What Fable 5 is actually for

The version most users and developers will encounter is not a cybersecurity tool. Anthropic describes Fable 5 as state-of-the-art across software engineering, knowledge work, vision, and scientific research, with performance advantages that compound on longer and more complex tasks. Stripe reported during early testing that Fable 5 completed a codebase-wide migration across a 50-million-line Ruby codebase in a day that would otherwise have taken a whole team more than two months. On Hebbia’s senior-level finance reasoning benchmark, Fable 5 scored highest of any model tested.

The vision capabilities are new in their degree. According to Anthropic’s launch materials, the model can extract precise figures from detailed scientific charts and reconstruct a web application’s source code from screenshots alone, with no additional scaffolding. These are the kinds of tasks that have typically required custom integration work against structured APIs; Fable 5 does them from visual input.

For general users, the cybersecurity side of the model is largely invisible. That, in some ways, is the point of the Fable/Mythos split: Anthropic is attempting to deploy the capability without deploying the risk, by keeping the unrestricted version in a programme it controls while releasing a guardrailed version to everyone else.

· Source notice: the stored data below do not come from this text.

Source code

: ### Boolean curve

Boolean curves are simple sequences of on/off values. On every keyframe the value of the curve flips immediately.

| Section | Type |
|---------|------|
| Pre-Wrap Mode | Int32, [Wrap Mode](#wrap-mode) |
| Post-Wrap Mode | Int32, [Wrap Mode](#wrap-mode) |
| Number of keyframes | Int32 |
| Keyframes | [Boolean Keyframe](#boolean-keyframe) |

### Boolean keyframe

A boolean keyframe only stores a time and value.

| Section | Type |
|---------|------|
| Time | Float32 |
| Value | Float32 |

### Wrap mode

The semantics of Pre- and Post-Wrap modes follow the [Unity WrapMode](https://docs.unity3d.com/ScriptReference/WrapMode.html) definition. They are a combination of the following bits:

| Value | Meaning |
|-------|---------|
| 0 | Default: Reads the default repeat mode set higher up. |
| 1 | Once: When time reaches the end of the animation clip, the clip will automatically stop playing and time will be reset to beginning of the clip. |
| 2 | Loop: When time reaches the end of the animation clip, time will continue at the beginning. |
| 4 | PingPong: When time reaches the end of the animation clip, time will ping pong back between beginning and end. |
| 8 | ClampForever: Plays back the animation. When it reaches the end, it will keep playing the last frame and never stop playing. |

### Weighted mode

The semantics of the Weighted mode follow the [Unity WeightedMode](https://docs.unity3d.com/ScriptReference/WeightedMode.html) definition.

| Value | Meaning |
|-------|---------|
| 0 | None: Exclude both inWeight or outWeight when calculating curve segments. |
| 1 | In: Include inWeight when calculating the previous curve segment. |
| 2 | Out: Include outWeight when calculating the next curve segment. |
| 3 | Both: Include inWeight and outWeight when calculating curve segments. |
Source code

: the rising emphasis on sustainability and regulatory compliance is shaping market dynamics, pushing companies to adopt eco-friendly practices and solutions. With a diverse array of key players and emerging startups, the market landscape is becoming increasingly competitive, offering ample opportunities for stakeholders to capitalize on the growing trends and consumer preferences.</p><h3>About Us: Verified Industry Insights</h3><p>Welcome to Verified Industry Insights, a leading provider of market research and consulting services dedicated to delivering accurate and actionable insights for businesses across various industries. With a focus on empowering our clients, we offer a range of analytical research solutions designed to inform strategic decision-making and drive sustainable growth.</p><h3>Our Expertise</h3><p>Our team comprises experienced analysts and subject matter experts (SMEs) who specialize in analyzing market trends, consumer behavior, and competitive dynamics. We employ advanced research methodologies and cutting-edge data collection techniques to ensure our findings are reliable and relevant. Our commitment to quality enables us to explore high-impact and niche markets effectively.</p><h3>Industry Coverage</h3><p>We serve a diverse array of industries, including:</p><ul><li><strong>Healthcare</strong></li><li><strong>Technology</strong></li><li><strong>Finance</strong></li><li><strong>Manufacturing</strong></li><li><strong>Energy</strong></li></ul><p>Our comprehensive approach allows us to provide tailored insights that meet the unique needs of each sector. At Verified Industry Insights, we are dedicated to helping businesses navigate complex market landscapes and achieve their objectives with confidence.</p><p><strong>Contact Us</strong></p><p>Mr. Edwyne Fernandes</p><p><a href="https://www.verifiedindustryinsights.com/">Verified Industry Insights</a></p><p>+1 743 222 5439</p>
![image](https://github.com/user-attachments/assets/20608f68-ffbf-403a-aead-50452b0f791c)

The stronger model stays restricted

Claude Mythos 5 also launched on Tuesday, and it is, in Anthropic’s own description, the same underlying model as Fable 5 with the classifiers lifted in specific areas. Access remains limited to organisations that cleared the Glasswing approval process and, separately, to a small group of biology researchers. Anthropic has said it intends to expand the Mythos 5 trusted access programme beyond the current Glasswing cohort but has not given a timeline.

The gap between Mythos Preview and Mythos 5 matters here. Fable 5 and Mythos 5 represent a new generation: they are more capable than Mythos Preview, the model responsible for the Firefox findings. Whether the next generation’s cybersecurity capabilities scale proportionately with its other capabilities is not yet clear from public information, though Anthropic describes Mythos 5 as carrying “the strongest cybersecurity capabilities of any model in the world.”

The launch also follows a public statement from Anthropic urging major AI laboratories to establish coordinated limits on frontier model development. The company warned that current systems are advancing toward the capacity to improve themselves autonomously without human intervention. Fable 5 and Mythos 5 are the first large-scale commercial deployment of the model class that prompted that warning.

What to watch next

The immediate question is whether Anthropic’s classifier architecture holds under adversarial use at scale. The company says an external bug bounty logged over 1,000 hours of testing with no universal jailbreaks found, and separate external red-teaming organisations also found none. It acknowledges that novel attacks remain possible. Anthropic has specifically noted that the UK AI Security Institute made early progress toward a universal jailbreak within an initial testing window, though none was completed.

Beyond that, the Glasswing programme itself is still running. Anthropic’s dashboard of open-source vulnerability disclosures is public, and the company has said its scanning of open-source projects will continue. The bottleneck has shifted from finding vulnerabilities to patching them, and the pace at which maintainers can absorb and fix AI-identified bugs will be the next measure of whether the programme translates into durable security improvements rather than an accumulation of disclosed but unresolved findings.

Anthropic has also indicated it intends to expand Mythos 5 access through a broader trusted-access programme. When that expansion happens, and what criteria it applies, will give the clearest signal yet of how the company plans to manage the tension between deploying a capable model and limiting its most dangerous applications.